[Records from a data collection]
--- START ---

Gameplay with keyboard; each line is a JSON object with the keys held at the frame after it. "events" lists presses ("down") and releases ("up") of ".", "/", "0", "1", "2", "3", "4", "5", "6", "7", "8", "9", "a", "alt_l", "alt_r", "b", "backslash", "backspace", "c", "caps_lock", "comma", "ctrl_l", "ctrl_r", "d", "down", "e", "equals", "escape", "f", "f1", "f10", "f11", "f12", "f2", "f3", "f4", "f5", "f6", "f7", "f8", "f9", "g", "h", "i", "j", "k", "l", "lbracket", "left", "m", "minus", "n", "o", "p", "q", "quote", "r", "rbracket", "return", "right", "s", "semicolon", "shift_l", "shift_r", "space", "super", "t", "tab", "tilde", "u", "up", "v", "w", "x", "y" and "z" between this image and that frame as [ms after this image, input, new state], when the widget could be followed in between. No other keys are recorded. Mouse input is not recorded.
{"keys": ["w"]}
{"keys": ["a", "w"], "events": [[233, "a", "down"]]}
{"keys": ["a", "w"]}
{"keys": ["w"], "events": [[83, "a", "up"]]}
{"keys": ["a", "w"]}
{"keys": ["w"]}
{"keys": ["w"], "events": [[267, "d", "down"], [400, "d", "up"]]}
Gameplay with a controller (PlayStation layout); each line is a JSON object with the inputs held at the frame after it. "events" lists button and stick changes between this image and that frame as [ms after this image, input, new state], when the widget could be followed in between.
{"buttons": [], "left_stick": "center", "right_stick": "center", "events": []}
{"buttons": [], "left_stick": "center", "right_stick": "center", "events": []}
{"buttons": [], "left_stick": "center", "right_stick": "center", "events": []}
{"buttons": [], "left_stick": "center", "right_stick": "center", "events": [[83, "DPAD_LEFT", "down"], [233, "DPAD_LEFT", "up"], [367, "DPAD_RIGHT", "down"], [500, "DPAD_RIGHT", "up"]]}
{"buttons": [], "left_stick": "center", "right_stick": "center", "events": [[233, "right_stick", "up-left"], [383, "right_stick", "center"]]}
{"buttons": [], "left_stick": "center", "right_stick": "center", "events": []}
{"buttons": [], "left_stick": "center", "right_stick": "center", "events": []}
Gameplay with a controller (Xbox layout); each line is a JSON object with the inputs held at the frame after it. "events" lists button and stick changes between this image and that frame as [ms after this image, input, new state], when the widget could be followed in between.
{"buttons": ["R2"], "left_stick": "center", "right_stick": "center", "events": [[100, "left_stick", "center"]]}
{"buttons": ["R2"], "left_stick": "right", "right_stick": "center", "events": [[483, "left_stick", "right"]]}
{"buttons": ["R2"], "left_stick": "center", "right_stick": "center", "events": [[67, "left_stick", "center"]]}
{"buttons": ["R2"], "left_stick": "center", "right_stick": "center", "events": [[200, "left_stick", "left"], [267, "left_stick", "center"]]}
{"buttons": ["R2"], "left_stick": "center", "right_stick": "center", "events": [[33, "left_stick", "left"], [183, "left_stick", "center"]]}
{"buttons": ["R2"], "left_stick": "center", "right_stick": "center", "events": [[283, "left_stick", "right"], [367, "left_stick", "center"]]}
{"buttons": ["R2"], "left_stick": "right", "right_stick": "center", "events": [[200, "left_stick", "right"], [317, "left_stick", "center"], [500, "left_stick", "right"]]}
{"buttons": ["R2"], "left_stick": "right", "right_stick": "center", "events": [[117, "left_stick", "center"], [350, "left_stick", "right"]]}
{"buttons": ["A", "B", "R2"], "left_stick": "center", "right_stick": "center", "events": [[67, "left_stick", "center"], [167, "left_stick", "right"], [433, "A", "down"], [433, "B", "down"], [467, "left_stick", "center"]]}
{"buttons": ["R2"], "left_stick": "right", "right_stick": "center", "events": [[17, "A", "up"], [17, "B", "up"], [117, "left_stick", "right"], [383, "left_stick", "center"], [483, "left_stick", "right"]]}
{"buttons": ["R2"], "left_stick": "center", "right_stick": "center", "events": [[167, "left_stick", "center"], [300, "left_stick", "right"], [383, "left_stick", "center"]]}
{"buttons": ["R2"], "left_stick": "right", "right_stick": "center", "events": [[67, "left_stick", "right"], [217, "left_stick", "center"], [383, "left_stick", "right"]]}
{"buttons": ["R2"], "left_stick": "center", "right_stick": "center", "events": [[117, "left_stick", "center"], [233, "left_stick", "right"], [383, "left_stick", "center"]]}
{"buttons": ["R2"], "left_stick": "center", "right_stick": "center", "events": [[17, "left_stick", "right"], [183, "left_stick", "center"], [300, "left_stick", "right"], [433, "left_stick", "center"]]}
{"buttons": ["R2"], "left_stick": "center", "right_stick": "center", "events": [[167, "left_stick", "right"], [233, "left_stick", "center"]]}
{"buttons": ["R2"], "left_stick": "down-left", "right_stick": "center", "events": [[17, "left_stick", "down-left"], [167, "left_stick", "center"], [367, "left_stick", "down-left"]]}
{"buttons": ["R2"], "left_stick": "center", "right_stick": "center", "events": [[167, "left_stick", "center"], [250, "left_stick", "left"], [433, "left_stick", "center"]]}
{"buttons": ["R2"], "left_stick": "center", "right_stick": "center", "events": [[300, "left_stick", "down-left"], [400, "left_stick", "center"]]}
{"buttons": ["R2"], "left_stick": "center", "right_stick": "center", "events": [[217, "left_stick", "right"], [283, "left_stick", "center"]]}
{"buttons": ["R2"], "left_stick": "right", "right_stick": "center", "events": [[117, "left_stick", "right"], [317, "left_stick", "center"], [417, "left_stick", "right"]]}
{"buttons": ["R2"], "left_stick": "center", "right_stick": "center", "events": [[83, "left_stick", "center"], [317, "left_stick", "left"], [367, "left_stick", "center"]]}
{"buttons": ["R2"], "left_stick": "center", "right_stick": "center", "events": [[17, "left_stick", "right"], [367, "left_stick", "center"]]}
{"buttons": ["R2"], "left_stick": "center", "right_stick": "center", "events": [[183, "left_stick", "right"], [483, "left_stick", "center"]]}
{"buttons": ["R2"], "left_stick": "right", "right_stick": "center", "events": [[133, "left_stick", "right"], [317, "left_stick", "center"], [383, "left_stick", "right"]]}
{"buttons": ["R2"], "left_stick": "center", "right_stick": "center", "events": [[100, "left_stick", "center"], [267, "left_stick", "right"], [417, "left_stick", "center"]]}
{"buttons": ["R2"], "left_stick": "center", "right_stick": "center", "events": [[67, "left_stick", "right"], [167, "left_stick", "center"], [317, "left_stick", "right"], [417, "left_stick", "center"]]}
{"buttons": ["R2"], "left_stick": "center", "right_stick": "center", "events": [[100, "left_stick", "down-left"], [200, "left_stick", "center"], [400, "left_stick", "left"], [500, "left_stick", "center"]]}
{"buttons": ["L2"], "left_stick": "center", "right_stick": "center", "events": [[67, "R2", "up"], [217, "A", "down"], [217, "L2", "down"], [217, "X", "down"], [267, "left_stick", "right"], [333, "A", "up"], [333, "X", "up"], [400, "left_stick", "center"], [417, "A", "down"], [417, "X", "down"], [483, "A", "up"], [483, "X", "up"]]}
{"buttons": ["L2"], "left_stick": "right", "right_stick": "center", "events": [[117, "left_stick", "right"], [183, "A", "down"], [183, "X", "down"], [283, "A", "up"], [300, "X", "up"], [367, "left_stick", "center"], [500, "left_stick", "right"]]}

--- END ---

• **Exercise requirements**
Each record above should be transcribed exactly.

• **Reply**
Gameplay with keyboard; each line is a JSON object with the keys held at the frame after it. "events" lists presses ("down") and releases ("up") of ".", "/", "0", "1", "2", "3", "4", "5", "6", "7", "8", "9", "a", "alt_l", "alt_r", "b", "backslash", "backspace", "c", "caps_lock", "comma", "ctrl_l", "ctrl_r", "d", "down", "e", "equals", "escape", "f", "f1", "f10", "f11", "f12", "f2", "f3", "f4", "f5", "f6", "f7", "f8", "f9", "g", "h", "i", "j", "k", "l", "lbracket", "left", "m", "minus", "n", "o", "p", "q", "quote", "r", "rbracket", "return", "right", "s", "semicolon", "shift_l", "shift_r", "space", "super", "t", "tab", "tilde", "u", "up", "v", "w", "x", "y" and "z" between this image and that frame as [ms after this image, input, new state], when the widget could be followed in between. No other keys are recorded. Mouse input is not recorded.
{"keys": ["w"]}
{"keys": ["a", "w"], "events": [[233, "a", "down"]]}
{"keys": ["a", "w"]}
{"keys": ["w"], "events": [[83, "a", "up"]]}
{"keys": ["a", "w"]}
{"keys": ["w"]}
{"keys": ["w"], "events": [[267, "d", "down"], [400, "d", "up"]]}
Gameplay with a controller (PlayStation layout); each line is a JSON object with the inputs held at the frame after it. "events" lists button and stick changes between this image and that frame as [ms after this image, input, new state], when the widget could be followed in between.
{"buttons": [], "left_stick": "center", "right_stick": "center", "events": []}
{"buttons": [], "left_stick": "center", "right_stick": "center", "events": []}
{"buttons": [], "left_stick": "center", "right_stick": "center", "events": []}
{"buttons": [], "left_stick": "center", "right_stick": "center", "events": [[83, "DPAD_LEFT", "down"], [233, "DPAD_LEFT", "up"], [367, "DPAD_RIGHT", "down"], [500, "DPAD_RIGHT", "up"]]}
{"buttons": [], "left_stick": "center", "right_stick": "center", "events": [[233, "right_stick", "up-left"], [383, "right_stick", "center"]]}
{"buttons": [], "left_stick": "center", "right_stick": "center", "events": []}
{"buttons": [], "left_stick": "center", "right_stick": "center", "events": []}
Gameplay with a controller (Xbox layout); each line is a JSON object with the inputs held at the frame after it. "events" lists button and stick changes between this image and that frame as [ms after this image, input, new state], when the widget could be followed in between.
{"buttons": ["R2"], "left_stick": "center", "right_stick": "center", "events": [[100, "left_stick", "center"]]}
{"buttons": ["R2"], "left_stick": "right", "right_stick": "center", "events": [[483, "left_stick", "right"]]}
{"buttons": ["R2"], "left_stick": "center", "right_stick": "center", "events": [[67, "left_stick", "center"]]}
{"buttons": ["R2"], "left_stick": "center", "right_stick": "center", "events": [[200, "left_stick", "left"], [267, "left_stick", "center"]]}
{"buttons": ["R2"], "left_stick": "center", "right_stick": "center", "events": [[33, "left_stick", "left"], [183, "left_stick", "center"]]}
{"buttons": ["R2"], "left_stick": "center", "right_stick": "center", "events": [[283, "left_stick", "right"], [367, "left_stick", "center"]]}
{"buttons": ["R2"], "left_stick": "right", "right_stick": "center", "events": [[200, "left_stick", "right"], [317, "left_stick", "center"], [500, "left_stick", "right"]]}
{"buttons": ["R2"], "left_stick": "right", "right_stick": "center", "events": [[117, "left_stick", "center"], [350, "left_stick", "right"]]}
{"buttons": ["A", "B", "R2"], "left_stick": "center", "right_stick": "center", "events": [[67, "left_stick", "center"], [167, "left_stick", "right"], [433, "A", "down"], [433, "B", "down"], [467, "left_stick", "center"]]}
{"buttons": ["R2"], "left_stick": "right", "right_stick": "center", "events": [[17, "A", "up"], [17, "B", "up"], [117, "left_stick", "right"], [383, "left_stick", "center"], [483, "left_stick", "right"]]}
{"buttons": ["R2"], "left_stick": "center", "right_stick": "center", "events": [[167, "left_stick", "center"], [300, "left_stick", "right"], [383, "left_stick", "center"]]}
{"buttons": ["R2"], "left_stick": "right", "right_stick": "center", "events": [[67, "left_stick", "right"], [217, "left_stick", "center"], [383, "left_stick", "right"]]}
{"buttons": ["R2"], "left_stick": "center", "right_stick": "center", "events": [[117, "left_stick", "center"], [233, "left_stick", "right"], [383, "left_stick", "center"]]}
{"buttons": ["R2"], "left_stick": "center", "right_stick": "center", "events": [[17, "left_stick", "right"], [183, "left_stick", "center"], [300, "left_stick", "right"], [433, "left_stick", "center"]]}
{"buttons": ["R2"], "left_stick": "center", "right_stick": "center", "events": [[167, "left_stick", "right"], [233, "left_stick", "center"]]}
{"buttons": ["R2"], "left_stick": "down-left", "right_stick": "center", "events": [[17, "left_stick", "down-left"], [167, "left_stick", "center"], [367, "left_stick", "down-left"]]}
{"buttons": ["R2"], "left_stick": "center", "right_stick": "center", "events": [[167, "left_stick", "center"], [250, "left_stick", "left"], [433, "left_stick", "center"]]}
{"buttons": ["R2"], "left_stick": "center", "right_stick": "center", "events": [[300, "left_stick", "down-left"], [400, "left_stick", "center"]]}
{"buttons": ["R2"], "left_stick": "center", "right_stick": "center", "events": [[217, "left_stick", "right"], [283, "left_stick", "center"]]}
{"buttons": ["R2"], "left_stick": "right", "right_stick": "center", "events": [[117, "left_stick", "right"], [317, "left_stick", "center"], [417, "left_stick", "right"]]}
{"buttons": ["R2"], "left_stick": "center", "right_stick": "center", "events": [[83, "left_stick", "center"], [317, "left_stick", "left"], [367, "left_stick", "center"]]}
{"buttons": ["R2"], "left_stick": "center", "right_stick": "center", "events": [[17, "left_stick", "right"], [367, "left_stick", "center"]]}
{"buttons": ["R2"], "left_stick": "center", "right_stick": "center", "events": [[183, "left_stick", "right"], [483, "left_stick", "center"]]}
{"buttons": ["R2"], "left_stick": "right", "right_stick": "center", "events": [[133, "left_stick", "right"], [317, "left_stick", "center"], [383, "left_stick", "right"]]}
{"buttons": ["R2"], "left_stick": "center", "right_stick": "center", "events": [[100, "left_stick", "center"], [267, "left_stick", "right"], [417, "left_stick", "center"]]}
{"buttons": ["R2"], "left_stick": "center", "right_stick": "center", "events": [[67, "left_stick", "right"], [167, "left_stick", "center"], [317, "left_stick", "right"], [417, "left_stick", "center"]]}
{"buttons": ["R2"], "left_stick": "center", "right_stick": "center", "events": [[100, "left_stick", "down-left"], [200, "left_stick", "center"], [400, "left_stick", "left"], [500, "left_stick", "center"]]}
{"buttons": ["L2"], "left_stick": "center", "right_stick": "center", "events": [[67, "R2", "up"], [217, "A", "down"], [217, "L2", "down"], [217, "X", "down"], [267, "left_stick", "right"], [333, "A", "up"], [333, "X", "up"], [400, "left_stick", "center"], [417, "A", "down"], [417, "X", "down"], [483, "A", "up"], [483, "X", "up"]]}
{"buttons": ["L2"], "left_stick": "right", "right_stick": "center", "events": [[117, "left_stick", "right"], [183, "A", "down"], [183, "X", "down"], [283, "A", "up"], [300, "X", "up"], [367, "left_stick", "center"], [500, "left_stick", "right"]]}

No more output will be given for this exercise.